Iterative Improvement Strategy

Follow this cycle to refine your summarization:

Baseline: Start with a simple prompt and evaluate
Analyze failures: Where does the summary miss important details?
Refine prompts: Add specific instructions, examples, or constraints
Test edge cases: Try different document types and lengths
Automate evaluation: Use ROUGE + custom checks in CI/CD

Conclusion and Best Practices

Summarization with Claude is both powerful and flexible.
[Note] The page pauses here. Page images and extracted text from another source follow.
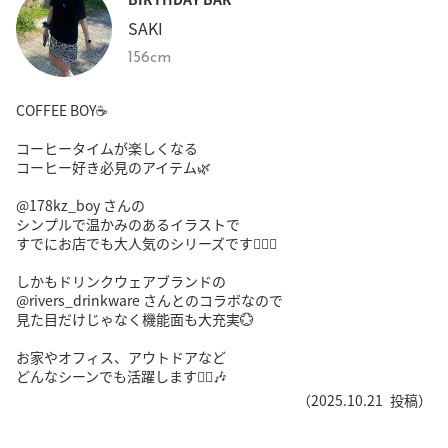
SAKI
156cm
COFFEE BOY☕️
コーヒータイムが楽しくなる
コーヒー好き必見のアイテム🌿‬
@178kz_boy さんの
シンプルで温かみのあるイラストで
すでにお店でも大人気のシリーズです☝🏻✨️
しかもドリンクウェアブランドの
@rivers_drinkware さんとのコラボなので
見た目だけじゃなく機能面も大充実💮
お家やオフィス、アウトドアなど
どんなシーンでも活躍します🙂‍↕️🎶
（
2025.10.21
投稿）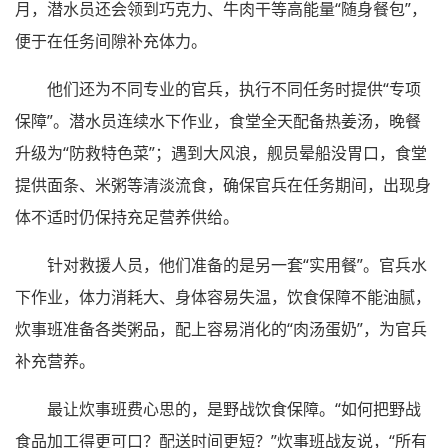
月，潜水员还会领到巧克力、牛肉干等高能量“随身餐包”，
便于在任务间隙补充体力。
他们还为不同专业的官兵，执行不同任务时提供“专项
保障”。潜水员连续水下作业，食堂全天配备热姜汤，晚餐
升级为“防救特色菜”；遇到大风浪，舰员晕船没胃口，食堂
提供面条、米粥等清淡流食，确保官兵在任务期间，出现身
体不适时仍保持充足营养供给。
针对救援人员，他们准备的是另一套“实用餐”。官兵水
下作业，体力消耗大、身体容易失温，饮食保障不能油腻，
炊事班准备各类粥品，配上容易消化的“肉汤蛋奶”，为官兵
补充营养。
最让炊事班费心思的，是野战饮食保障。“如何把野战
食品加工得更可口？配送时间更短？”炊事班战友说，“所有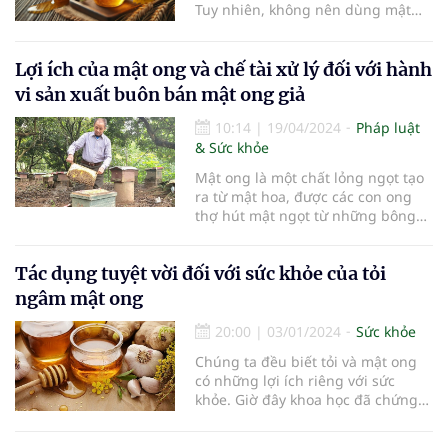
Tuy nhiên, không nên dùng mật
ong chung với các thực phẩm dưới
đây.
Lợi ích của mật ong và chế tài xử lý đối với hành
vi sản xuất buôn bán mật ong giả
10:14
|
19/04/2024
Pháp luật
& Sức khỏe
Mật ong là một chất lỏng ngọt tạo
ra từ mật hoa, được các con ong
thợ hút mật ngọt từ những bông
hoa, chồi của cây…
Tác dụng tuyệt vời đối với sức khỏe của tỏi
ngâm mật ong
20:00
|
03/01/2024
Sức khỏe
Chúng ta đều biết tỏi và mật ong
có những lợi ích riêng với sức
khỏe. Giờ đây khoa học đã chứng
minh những tác dụng tuyệt vời của
tỏi ngâm mật ong.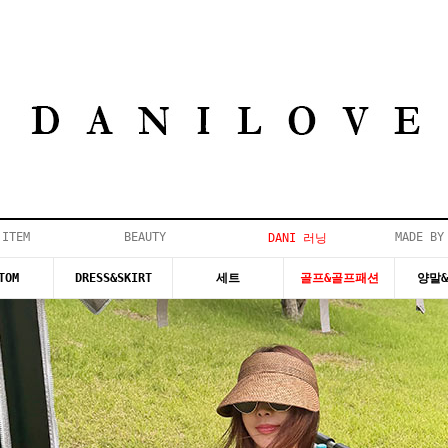
 ITEM
BEAUTY
MADE BY
DANI 러닝
TOM
DRESS&SKIRT
세트
골프&골프패션
양말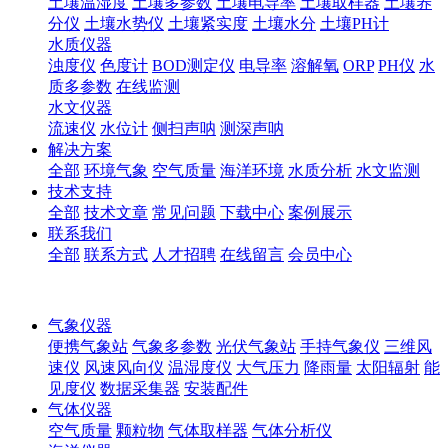
土壤温湿度
土壤多参数
土壤电导率
土壤取样器
土壤养
分仪
土壤水势仪
土壤紧实度
土壤水分
土壤PH计
水质仪器
浊度仪
色度计
BOD测定仪
电导率
溶解氧
ORP
PH仪
水
质多参数
在线监测
水文仪器
流速仪
水位计
侧扫声呐
测深声呐
解决方案
全部
环境气象
空气质量
海洋环境
水质分析
水文监测
技术支持
全部
技术文章
常见问题
下载中心
案例展示
联系我们
全部
联系方式
人才招聘
在线留言
会员中心
气象仪器
便携气象站
气象多参数
光伏气象站
手持气象仪
三维风
速仪
风速风向仪
温湿度仪
大气压力
降雨量
太阳辐射
能
见度仪
数据采集器
安装配件
气体仪器
空气质量
颗粒物
气体取样器
气体分析仪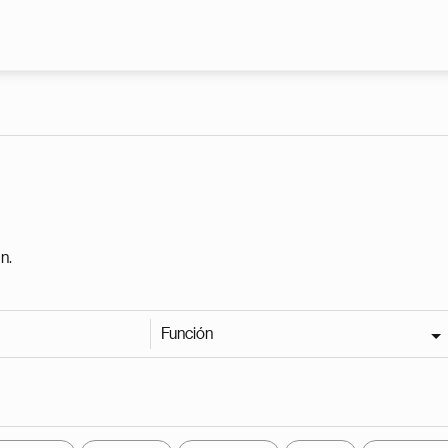
Pasar al contenido principal
n.
Función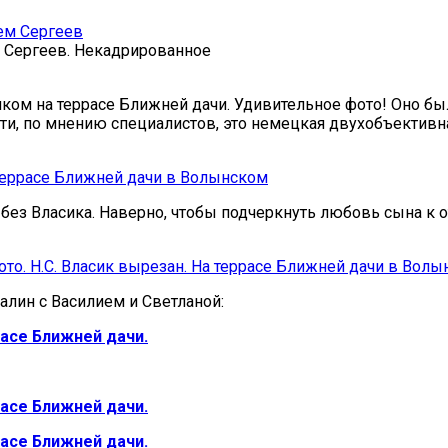
ем Сергеев. Некадрированное
сиком на террасе Ближней дачи. Удивительное фото! Оно бы
ати, по мнению специалистов, это немецкая двухобъективная 
ез Власика. Наверно, чтобы подчеркнуть любовь сына к от
алин с Василием и Светланой: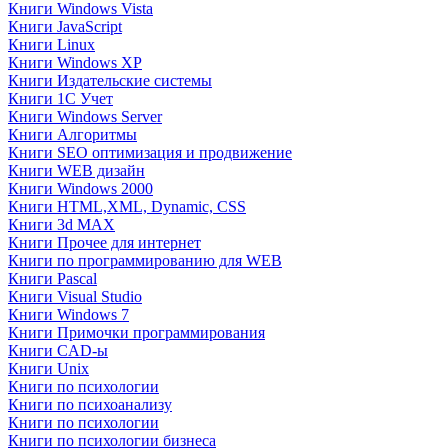
Книги Windows Vista
Книги JavaScript
Книги Linux
Книги Windows XP
Книги Издательские системы
Книги 1C Учет
Книги Windows Server
Книги Алгоритмы
Книги SEO оптимизация и продвижение
Книги WEB дизайн
Книги Windows 2000
Книги HTML,XML, Dynamic, CSS
Книги 3d MAX
Книги Прочее для интернет
Книги по программированию для WEB
Книги Pascal
Книги Visual Studio
Книги Windows 7
Книги Примочки программирования
Книги CAD-ы
Книги Unix
Книги по психологии
Книги по психоанализу
Книги по психологии
Книги по психологии бизнеса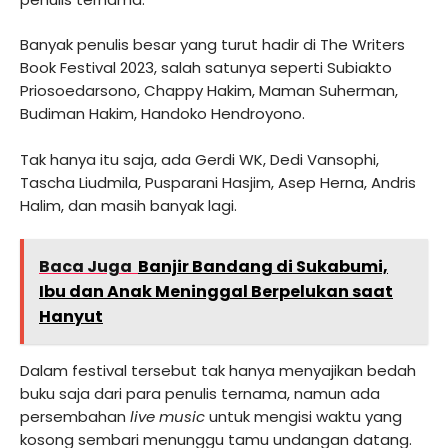
Banyak penulis besar yang turut hadir di The Writers
Book Festival 2023, salah satunya seperti Subiakto
Priosoedarsono, Chappy Hakim, Maman Suherman,
Budiman Hakim, Handoko Hendroyono.
Tak hanya itu saja, ada Gerdi WK, Dedi Vansophi,
Tascha Liudmila, Pusparani Hasjim, Asep Herna, Andris
Halim, dan masih banyak lagi.
Baca Juga
Banjir Bandang di Sukabumi,
Ibu dan Anak Meninggal Berpelukan saat
Hanyut
Dalam festival tersebut tak hanya menyajikan bedah
buku saja dari para penulis ternama, namun ada
persembahan
live music
untuk mengisi waktu yang
kosong sembari menunggu tamu undangan datang.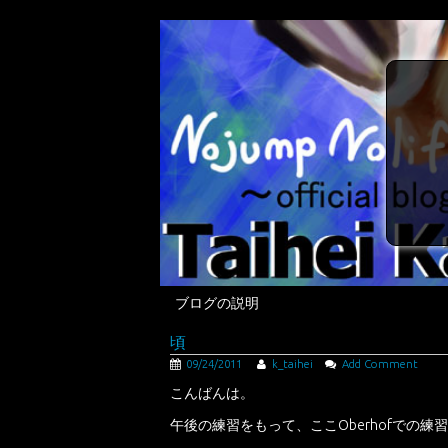
ブログの説明
頃
09/24/2011
k_taihei
Add Comment
こんばんは。
午後の練習をもって、ここOberhofでの練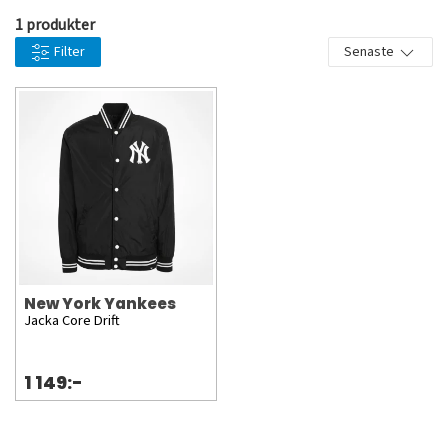
1 produkter
Filter
Senaste
New York Yankees
Jacka Core Drift
1 149:-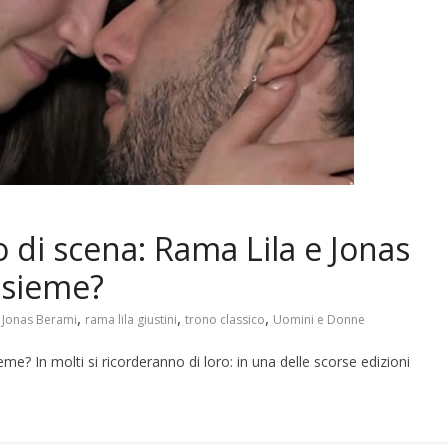
 di scena: Rama Lila e Jonas
nsieme?
,
,
,
,
Jonas Berami
rama lila giustini
trono classico
Uomini e Donne
me? In molti si ricorderanno di loro: in una delle scorse edizioni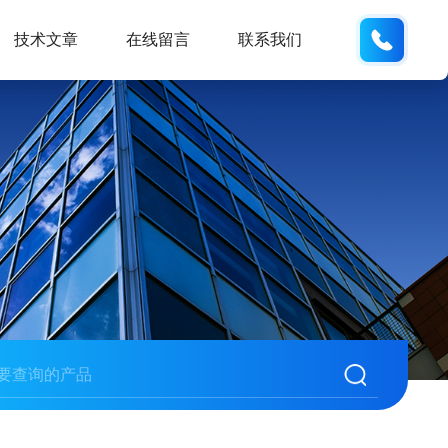
18600
技术文章
在线留言
联系我们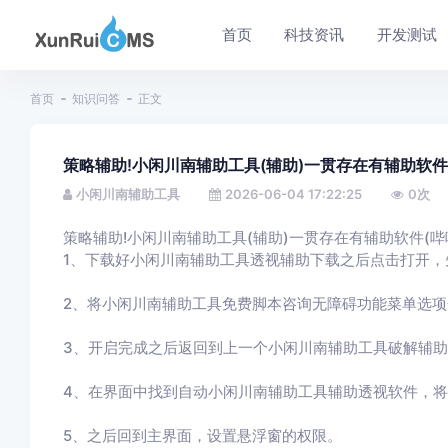
首页
科技资讯
开发测试
首页
知识问答
正文
策略辅助!小闲川南辅助工具(辅助)一贯存在有辅助软件
小闲川南辅助工具
2026-06-04 17:22:25
0
次
策略辅助!小闲川南辅助工具(辅助)一贯存在有辅助软件(哔
1、下载好小闲川南辅助工具透视辅助下载之后点击打开，
2、将小闲川南辅助工具免费脚本咨询无障碍功能菜单选项
3、开启完成之后返回到上一个小闲川南辅助工具破解辅
4、在界面中找到自动小闲川南辅助工具辅助透视软件，
5、之后回到主界面，设置悬浮窗的权限。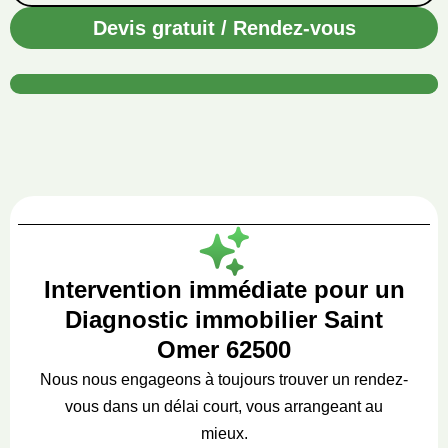
Devis gratuit / Rendez-vous
Intervention immédiate pour un
Diagnostic immobilier Saint
Omer 62500
Nous nous engageons à toujours trouver un rendez-
vous dans un délai court, vous arrangeant au
mieux.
Here are key takeaways:

Be specific in your prompts: Tell Claude exactly what you want (structure, length, focus areas)
Use guided summarization for structured output: Extract metadata alongside narrative summaries
Chunk long documents strategically: Overlap chunks to maintain context
Evaluate both automatically and manually: ROUGE scores catch some issues, but human review catches nuance
Iterate based on your use case: The perfect summary for a legal team differs from one for executives

Key Takeaways

Prompt specificity matters: Generic "summarize this" prompts produce generic results. Guide Claude with detailed instructions about structure, focus areas, and output format.
Handle long documents with chunking and meta-summarization: Break documents into overlapping chunks, summarize each, then summarize the summaries for coherent long-document understanding.
Combine summarization with RAG for scalable knowledge retrieval: Index document summaries for fast, relevant retrieval across large document collections.
Evaluate summaries using multiple methods: Use ROUGE scores for automated checks and Promptfoo for custom assertions, but always supplement with human review for nuanced quality.
Iterate systematically: Start simple, identify failure modes, refine prompts, and automate evaluation to continuously improve your summarization pipeline.